Because it's all about appearances, and apparently this wretched, sadly fertile lump of mucus thinks there is something truly scandalous that her female child isn't Happily Living the Stereotype. Oooooh, she gets DIRTY!! She wears non-pink clothes, including hoodies and shorts!! She builds something that doesn't look like a stove or a Dream Kitchen! The horror! Where will it all end?

Well, maybe it will end with the development of a fully-functioning, female adult. One that understands that in the 21st century, women can do ANY GOD DAMNNED THING THEY WANT- wear clothes which are not pink dresses, become engineers and architects, GET DIRTY, whatever. That is, they can if they aren't molded into square pegs by weird, smothering, hovering helicopter mommies who are so twisted that they actually fantasize that their children's favorite clothes will be ruined so they can be replaced by more "acceptable" items.

Just one question- where the hell did this little girl develop a taste for clothing which is so offensive to mommy in the first place? Think there is more than a little hostility between Mommy and Daddy out there? Think the in-laws are slightly more open-minded (though really, who wouldn't be) when they pick out clothes to give to their favorite granddaughter? I mean, clearly there is a back story here.

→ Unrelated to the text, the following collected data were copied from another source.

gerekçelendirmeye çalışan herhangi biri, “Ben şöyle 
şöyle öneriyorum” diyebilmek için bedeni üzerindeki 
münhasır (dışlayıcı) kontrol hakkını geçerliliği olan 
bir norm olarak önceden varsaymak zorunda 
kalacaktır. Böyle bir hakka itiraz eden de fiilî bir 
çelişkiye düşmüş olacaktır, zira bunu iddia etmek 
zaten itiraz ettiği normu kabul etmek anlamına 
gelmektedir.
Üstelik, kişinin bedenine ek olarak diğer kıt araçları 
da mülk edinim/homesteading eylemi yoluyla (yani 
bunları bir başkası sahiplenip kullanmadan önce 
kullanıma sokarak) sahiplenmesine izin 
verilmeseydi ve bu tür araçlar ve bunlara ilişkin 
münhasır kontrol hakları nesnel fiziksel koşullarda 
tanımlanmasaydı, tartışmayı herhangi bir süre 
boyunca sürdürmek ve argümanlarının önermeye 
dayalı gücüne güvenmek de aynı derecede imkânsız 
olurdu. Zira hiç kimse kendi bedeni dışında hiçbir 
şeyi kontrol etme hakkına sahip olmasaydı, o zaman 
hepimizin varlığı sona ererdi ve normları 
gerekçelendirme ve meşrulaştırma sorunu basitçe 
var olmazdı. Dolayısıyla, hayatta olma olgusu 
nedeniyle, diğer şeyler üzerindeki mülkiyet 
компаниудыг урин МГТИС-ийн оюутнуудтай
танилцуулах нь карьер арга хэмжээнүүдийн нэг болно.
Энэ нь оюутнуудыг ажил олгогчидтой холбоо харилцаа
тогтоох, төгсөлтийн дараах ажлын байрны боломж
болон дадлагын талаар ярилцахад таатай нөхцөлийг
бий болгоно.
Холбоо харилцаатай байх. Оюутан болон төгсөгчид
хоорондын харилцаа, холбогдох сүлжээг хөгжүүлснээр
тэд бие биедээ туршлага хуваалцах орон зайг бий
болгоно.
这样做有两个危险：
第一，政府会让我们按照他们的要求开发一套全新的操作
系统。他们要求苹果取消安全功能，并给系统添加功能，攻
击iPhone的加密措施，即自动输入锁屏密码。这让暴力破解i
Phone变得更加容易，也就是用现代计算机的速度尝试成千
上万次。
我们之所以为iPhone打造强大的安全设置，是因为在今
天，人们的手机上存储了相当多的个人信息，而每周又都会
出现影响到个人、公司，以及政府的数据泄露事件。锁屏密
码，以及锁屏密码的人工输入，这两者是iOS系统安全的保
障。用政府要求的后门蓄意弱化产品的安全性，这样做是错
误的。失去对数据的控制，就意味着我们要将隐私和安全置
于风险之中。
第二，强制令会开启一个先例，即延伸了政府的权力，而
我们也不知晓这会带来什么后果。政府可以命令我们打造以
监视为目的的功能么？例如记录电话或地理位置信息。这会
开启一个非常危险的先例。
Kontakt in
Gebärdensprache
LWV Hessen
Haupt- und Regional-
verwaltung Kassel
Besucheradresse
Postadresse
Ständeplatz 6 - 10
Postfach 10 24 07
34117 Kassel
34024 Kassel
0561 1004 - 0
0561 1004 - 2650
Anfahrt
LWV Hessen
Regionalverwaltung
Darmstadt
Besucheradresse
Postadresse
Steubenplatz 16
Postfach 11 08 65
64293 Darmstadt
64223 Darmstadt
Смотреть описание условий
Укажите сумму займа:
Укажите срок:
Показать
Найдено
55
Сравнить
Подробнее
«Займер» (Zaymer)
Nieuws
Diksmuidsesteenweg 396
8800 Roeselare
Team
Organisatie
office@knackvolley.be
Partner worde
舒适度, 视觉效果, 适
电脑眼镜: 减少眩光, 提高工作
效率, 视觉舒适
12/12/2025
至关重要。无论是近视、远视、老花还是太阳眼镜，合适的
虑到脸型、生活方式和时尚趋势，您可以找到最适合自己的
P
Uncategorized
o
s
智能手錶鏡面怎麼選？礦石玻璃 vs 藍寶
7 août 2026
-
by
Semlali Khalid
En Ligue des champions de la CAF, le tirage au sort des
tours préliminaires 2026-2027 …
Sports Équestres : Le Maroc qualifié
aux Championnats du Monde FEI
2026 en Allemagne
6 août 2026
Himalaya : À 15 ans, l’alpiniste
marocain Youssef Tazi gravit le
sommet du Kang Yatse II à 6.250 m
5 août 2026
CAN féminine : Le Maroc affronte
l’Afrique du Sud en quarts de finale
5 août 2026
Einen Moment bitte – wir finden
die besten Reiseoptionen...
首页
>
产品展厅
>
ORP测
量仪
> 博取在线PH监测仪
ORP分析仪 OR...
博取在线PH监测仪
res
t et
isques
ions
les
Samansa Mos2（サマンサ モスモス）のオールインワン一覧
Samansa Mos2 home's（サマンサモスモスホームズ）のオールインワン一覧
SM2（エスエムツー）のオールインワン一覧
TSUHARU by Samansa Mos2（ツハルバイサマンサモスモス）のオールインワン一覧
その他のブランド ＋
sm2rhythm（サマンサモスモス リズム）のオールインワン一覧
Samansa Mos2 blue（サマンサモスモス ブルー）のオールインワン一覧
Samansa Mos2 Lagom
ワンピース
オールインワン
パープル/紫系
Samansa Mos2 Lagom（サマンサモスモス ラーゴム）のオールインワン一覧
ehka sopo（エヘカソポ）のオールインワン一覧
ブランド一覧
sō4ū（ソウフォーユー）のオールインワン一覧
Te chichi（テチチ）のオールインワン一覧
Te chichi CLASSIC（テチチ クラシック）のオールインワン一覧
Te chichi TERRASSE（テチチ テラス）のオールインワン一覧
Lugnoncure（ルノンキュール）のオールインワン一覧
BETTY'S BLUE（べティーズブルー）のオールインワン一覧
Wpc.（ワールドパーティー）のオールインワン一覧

Meanwhile, the story that is right out there, in our face, is that this woman has got some serious issues, and needs help. I'd start by having that metal rod someone jammed up her ass surgically removed. Then I'd tell her to stop taking all her social cues from Phyllis Schlafly. Because wishing your kid would ruin her clothes so you could go back to dressing her up like your perfect little poppet? Yuck.